Your instructions: Go over the listing below line by line, and return each one holding the string "July".

The data:
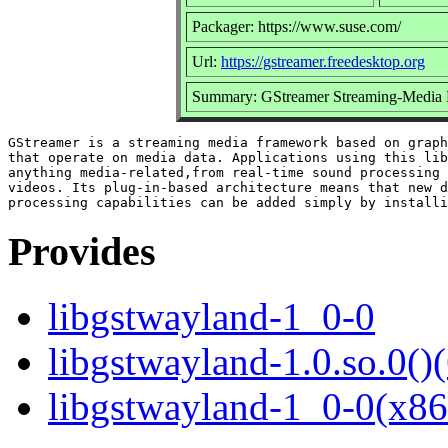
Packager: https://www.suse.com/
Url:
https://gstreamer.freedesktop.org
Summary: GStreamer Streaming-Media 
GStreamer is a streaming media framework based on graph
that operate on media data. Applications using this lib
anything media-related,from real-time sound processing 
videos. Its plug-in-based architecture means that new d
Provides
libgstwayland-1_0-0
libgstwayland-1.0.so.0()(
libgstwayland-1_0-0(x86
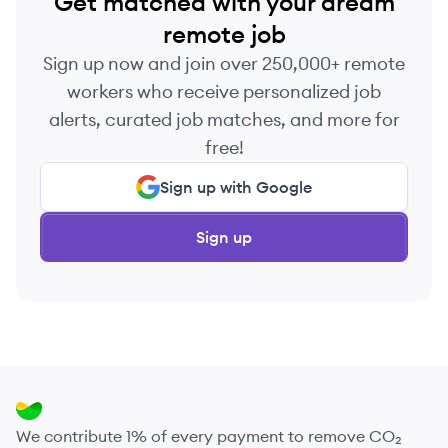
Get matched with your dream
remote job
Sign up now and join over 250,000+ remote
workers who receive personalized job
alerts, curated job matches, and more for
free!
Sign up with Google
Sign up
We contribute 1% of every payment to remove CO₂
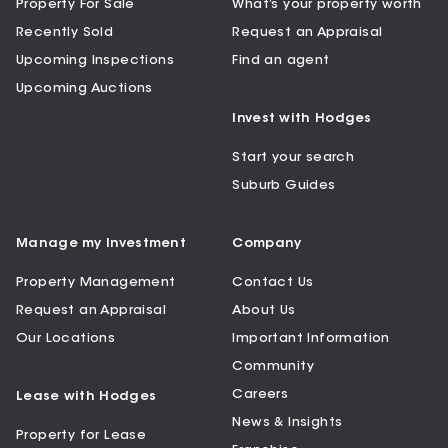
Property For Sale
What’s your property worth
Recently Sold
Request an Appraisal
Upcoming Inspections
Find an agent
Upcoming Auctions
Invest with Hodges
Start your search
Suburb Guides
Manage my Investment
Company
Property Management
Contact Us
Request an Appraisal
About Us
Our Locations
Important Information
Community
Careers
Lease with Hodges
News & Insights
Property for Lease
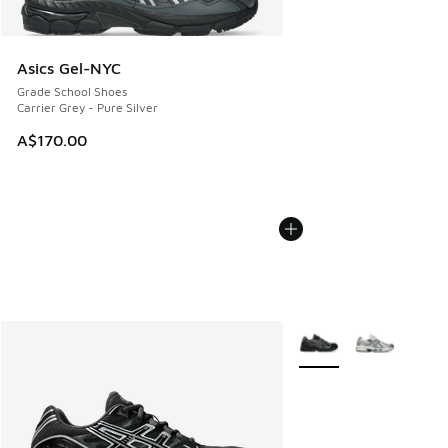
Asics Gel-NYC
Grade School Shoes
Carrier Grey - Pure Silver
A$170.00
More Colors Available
* * *
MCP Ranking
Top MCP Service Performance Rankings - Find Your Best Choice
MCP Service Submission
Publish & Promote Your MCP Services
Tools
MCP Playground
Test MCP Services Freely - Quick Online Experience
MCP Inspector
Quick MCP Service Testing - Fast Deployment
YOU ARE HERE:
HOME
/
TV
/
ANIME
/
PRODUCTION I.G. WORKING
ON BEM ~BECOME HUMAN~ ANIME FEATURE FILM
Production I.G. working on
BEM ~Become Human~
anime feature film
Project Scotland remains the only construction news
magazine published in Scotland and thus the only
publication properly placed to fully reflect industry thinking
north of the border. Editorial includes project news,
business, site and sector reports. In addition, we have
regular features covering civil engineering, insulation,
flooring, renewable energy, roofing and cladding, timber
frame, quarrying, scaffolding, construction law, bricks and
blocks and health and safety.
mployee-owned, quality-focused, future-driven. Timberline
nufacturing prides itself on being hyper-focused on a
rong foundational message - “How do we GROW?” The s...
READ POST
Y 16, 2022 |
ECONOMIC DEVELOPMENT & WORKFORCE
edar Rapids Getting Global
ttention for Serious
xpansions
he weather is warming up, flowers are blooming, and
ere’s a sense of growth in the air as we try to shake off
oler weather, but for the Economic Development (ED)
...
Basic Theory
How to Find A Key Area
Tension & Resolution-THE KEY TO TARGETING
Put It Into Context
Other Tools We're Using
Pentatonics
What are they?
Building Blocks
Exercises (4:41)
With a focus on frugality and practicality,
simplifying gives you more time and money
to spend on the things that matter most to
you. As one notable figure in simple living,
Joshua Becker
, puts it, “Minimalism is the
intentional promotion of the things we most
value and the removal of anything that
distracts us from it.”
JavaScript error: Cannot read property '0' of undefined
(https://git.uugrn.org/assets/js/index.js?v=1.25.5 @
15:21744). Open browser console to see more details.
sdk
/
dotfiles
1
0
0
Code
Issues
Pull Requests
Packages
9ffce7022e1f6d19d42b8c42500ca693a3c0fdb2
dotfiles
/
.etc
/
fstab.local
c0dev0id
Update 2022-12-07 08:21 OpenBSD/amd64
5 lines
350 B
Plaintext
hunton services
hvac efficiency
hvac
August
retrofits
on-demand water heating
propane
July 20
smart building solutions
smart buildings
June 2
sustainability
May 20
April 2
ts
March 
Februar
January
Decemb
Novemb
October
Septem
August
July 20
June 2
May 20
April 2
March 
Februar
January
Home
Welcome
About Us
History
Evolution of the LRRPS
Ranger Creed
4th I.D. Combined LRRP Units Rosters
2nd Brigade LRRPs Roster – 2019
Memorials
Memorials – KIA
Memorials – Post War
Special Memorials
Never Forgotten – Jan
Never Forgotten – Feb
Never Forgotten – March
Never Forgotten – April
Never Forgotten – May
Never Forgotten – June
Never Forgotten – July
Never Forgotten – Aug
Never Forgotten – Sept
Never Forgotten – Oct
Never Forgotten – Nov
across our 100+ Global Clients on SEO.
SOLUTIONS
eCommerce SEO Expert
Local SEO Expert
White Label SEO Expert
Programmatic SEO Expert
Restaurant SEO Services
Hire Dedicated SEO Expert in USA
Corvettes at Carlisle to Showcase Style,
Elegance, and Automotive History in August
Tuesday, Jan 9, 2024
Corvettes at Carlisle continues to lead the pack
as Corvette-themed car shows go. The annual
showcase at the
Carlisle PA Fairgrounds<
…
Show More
...
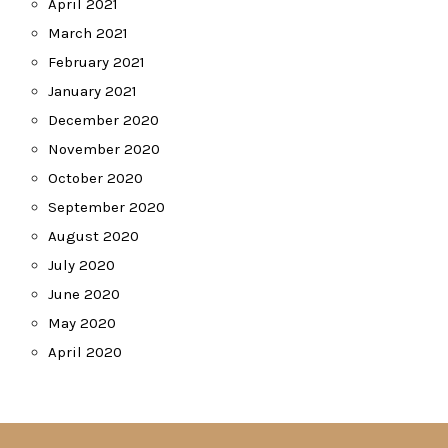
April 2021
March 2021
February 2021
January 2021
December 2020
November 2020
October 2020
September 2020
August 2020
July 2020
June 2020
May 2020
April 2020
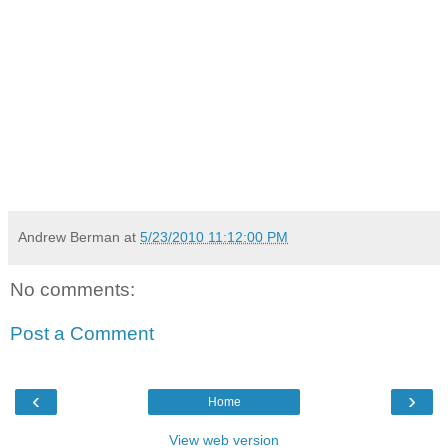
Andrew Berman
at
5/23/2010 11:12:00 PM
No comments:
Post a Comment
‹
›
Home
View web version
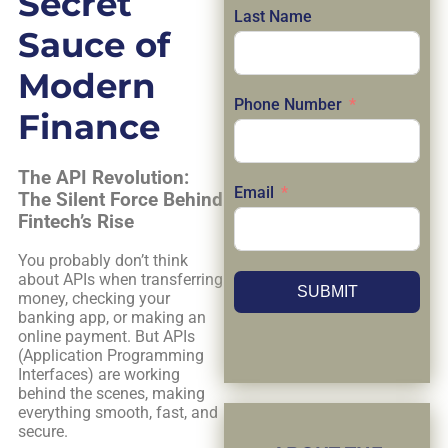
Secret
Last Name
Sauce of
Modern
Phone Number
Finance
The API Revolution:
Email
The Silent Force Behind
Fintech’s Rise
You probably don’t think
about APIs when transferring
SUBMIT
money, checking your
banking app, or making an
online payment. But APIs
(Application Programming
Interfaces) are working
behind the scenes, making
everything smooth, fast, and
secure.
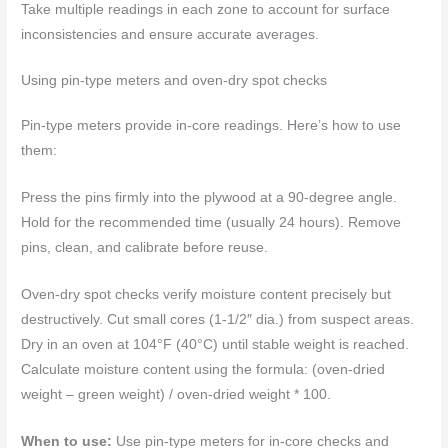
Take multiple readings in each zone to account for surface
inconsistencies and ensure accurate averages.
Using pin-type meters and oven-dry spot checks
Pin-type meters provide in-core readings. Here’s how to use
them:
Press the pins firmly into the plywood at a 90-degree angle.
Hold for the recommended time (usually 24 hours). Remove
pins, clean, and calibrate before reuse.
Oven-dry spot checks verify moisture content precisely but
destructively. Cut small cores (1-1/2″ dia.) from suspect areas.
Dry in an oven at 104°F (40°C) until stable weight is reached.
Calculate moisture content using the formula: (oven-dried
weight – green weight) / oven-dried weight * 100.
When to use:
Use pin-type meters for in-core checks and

Output:
July 20
July 20
Never Forgotten – July
July 2020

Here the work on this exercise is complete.